Before the Tower of Babel was destroyed, “the whole earth had one language and the same words” (Genesis 11:1). The people gathered there had come from the east to the land of Shinar, where they settled. Shinar exhibits the major characteristics of empire: a single trade language and a commitment to erecting tall buildings and monuments despite the oppression and exploitation of slave labor.

The enslaved laborers were working with materials – brick and bitumen – that are dangerous when erecting such a large structure. Brick is man-made and it crumbles over time. Bitumen, similar to tar, is an asphalt-like substance used to hold the bricks together, something like mortar or cement. A survey of monuments that have lasted throughout the ages confirms that structures built using stone are the sturdiest and longest lasting. A structure of brick and bitumen eventually will crumble.
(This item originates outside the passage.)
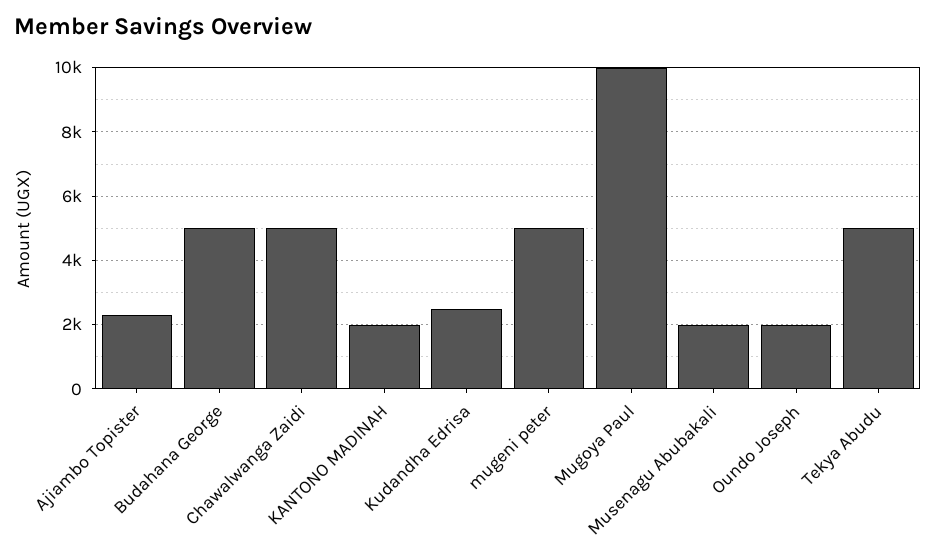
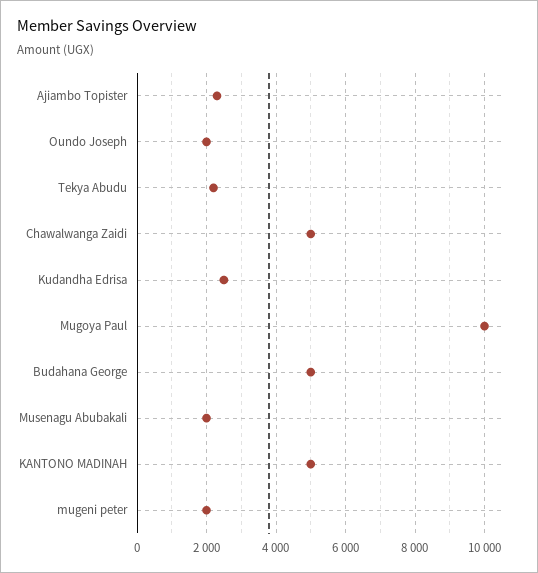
KANTONO MADINAH: 2000 -> 5000
mugeni peter: 5000 -> 2000
Tekya Abudu: 5000 -> 2200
It is an unstable construction method. In an act of care for human life, God intervened by confusing the people’s language. Jehovah scattered them lest they bring great destruction on more and more people.

More than any other, this text lays the foundations for understanding God’s good intentions for shalom, ethnicity, and culture. Walter Brueggemann explains in his commentary Genesis: Interpretation: A Bible Commentary for Teaching and Preaching that the scattering of the peoples was not a curse, as some have interpreted it. It was a blessing.

As they were scattered, the people would settle in a wider area, having the chance to fulfill the basic human call to multiply and fill the earth. They would develop separate languages, cultures, and worldviews. And each group would experience distinct trials and triumphs and develop core strengths and weaknesses as a result. Their various ethnic heritages would be forged through common experiences of life together. According to Brueggemann, God’s kind of unity will be achieved as all parts of the diverse family “look to and respond to God” from their respective corners of the world.

As counterintuitive as it sounds, the confusion of languages was from God. Like the Tree of Knowledge of Good and Evil in Genesis 2, the reality that humanity speaks a multiplicity of languages cannot be dealt with successfully without God. Like the Tree of the Knowledge of Good and Evil, the confusion of languages serves as a reminder of our limitations. It draws us back to God, beckoning us to find shalom between ethnic groups in and through God. (pp. 141-143).